The Hong Kong Ministerial Conference held in December 2005 was a classic example of pressing water from a stone. An inordinate amount of negotiation went into a process that, despite four years of negotiation and a failed Ministerial meeting in Cancún Mexico in 2003, yielded only enough sap from the rock to allow negotiators to claim that a backsliding had not occurred and that they were at least able to ‘harvest on the fringes’ in claiming some minor matters of agreement. What was envisaged as the next step was that an intensive flurry of work would characterise the first quarter of 2006 with definite results being delivered by 30 April 2006.
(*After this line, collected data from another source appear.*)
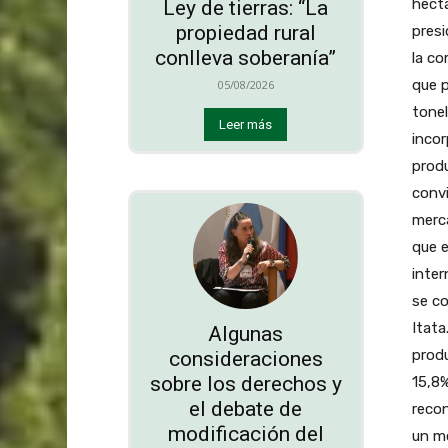
hectá
Ley de tierras: “La
propiedad rural
presi
conlleva soberanía”
la co
que p
05/08/2026
tonel
Leer más
incor
produ
convi
merc
que 
inter
se co
Itata
Algunas
produ
consideraciones
sobre los derechos y
15,8%
el debate de
recon
modificación del
un mo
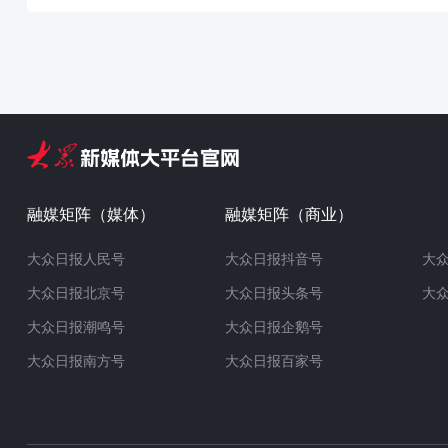
融媒矩阵（媒体）
融媒矩阵（商业）
大众日报人民号
大众日报抖音号
大
大众日报北京号
大众日报头条号
大
大众日报潮鸣号
大众日报企鹅号
大众日报南方号
大众日报百家号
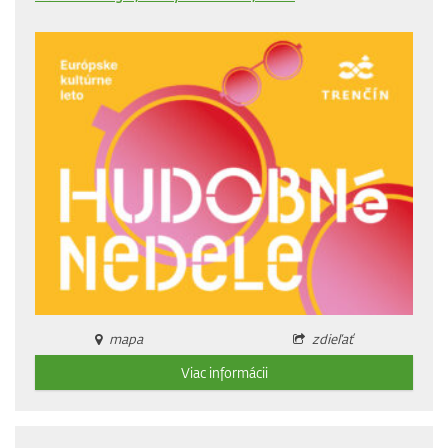
mapa
zdieľať
Viac informácii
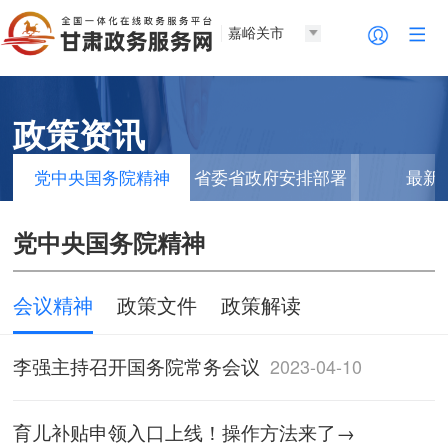
嘉峪关市
政策资讯
党中央国务院精神
省委省政府安排部署
最新
党中央国务院精神
会议精神
政策文件
政策解读
李强主持召开国务院常务会议
2023-04-10
育儿补贴申领入口上线！操作方法来了→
The two front running topics in the negotiations are agriculture and industrial products (NAMA). In both these categories the Hong Kong text envisaged that there would be an agreement on modalities i.e. what exactly would be done as represented by hard numbers and formulas as the next tranche of trade liberalisation. These modalities would then be converted into individual numerical commitments for each of the 150 WTO Member countries by the end of July 2006.
The 30 April deadline has just passed, without either of the agricultural or industrial negotiations having progressed, let alone reaching their conclusion by the deadline. The disappointing element is that we are becoming used to expecting disappointment at the WTO, that this event has hardly been newsworthy.
This is clearly indicative of a lack of political will or real urgency on the domestic calendars of the WTO Members. We saw for instance that within a mere 3 weeks of the April deadline, US President Bush reassigned his chief trade negotiator, the USTR (the local equivalent of a trade minister) to a new career in the US budget office. While we are now seeing politicians from New Deli to Canberra to Nairobi trying to bolster and smooth over the continued failure to make progress, there are definite cracks in the façade that come through as a reality check.
By way of example, WTO Director General, Pascal Lamy told the trade negotiators in a cordial but guised rebuke on May Day. He indicated he had reservations about the commitment of the WTO Members, with a result perhaps still being possible ‘only if a sense of urgency; which I feel is not always shared by you all; starts appearing in each and every delegation.’ Strong words indeed from an official. The Chair of the agriculture negotiations, New Zealand’s Crawford Falconer, was even less diplomatic in venting his frustrations with trying to advance the agriculture talks. He seemed to feel that negotiators were not performing to standard and commented recently that ‘a resolution of outstanding issues will not come about through spontaneous combustion or via papers from heaven (whether or not divinely inspired).’
As a firm intimately involved in advising public sector clients in this phase of the negotiations we would fully concur. The firm will be making its contribution in the coming weeks to supporting the continent’s efforts in the negotiations as part of a team of trade advisors who are engaged to provide technical legal advice and drafting assistance to the African Caribbean and Pacific (ACP) negotiators in Geneva.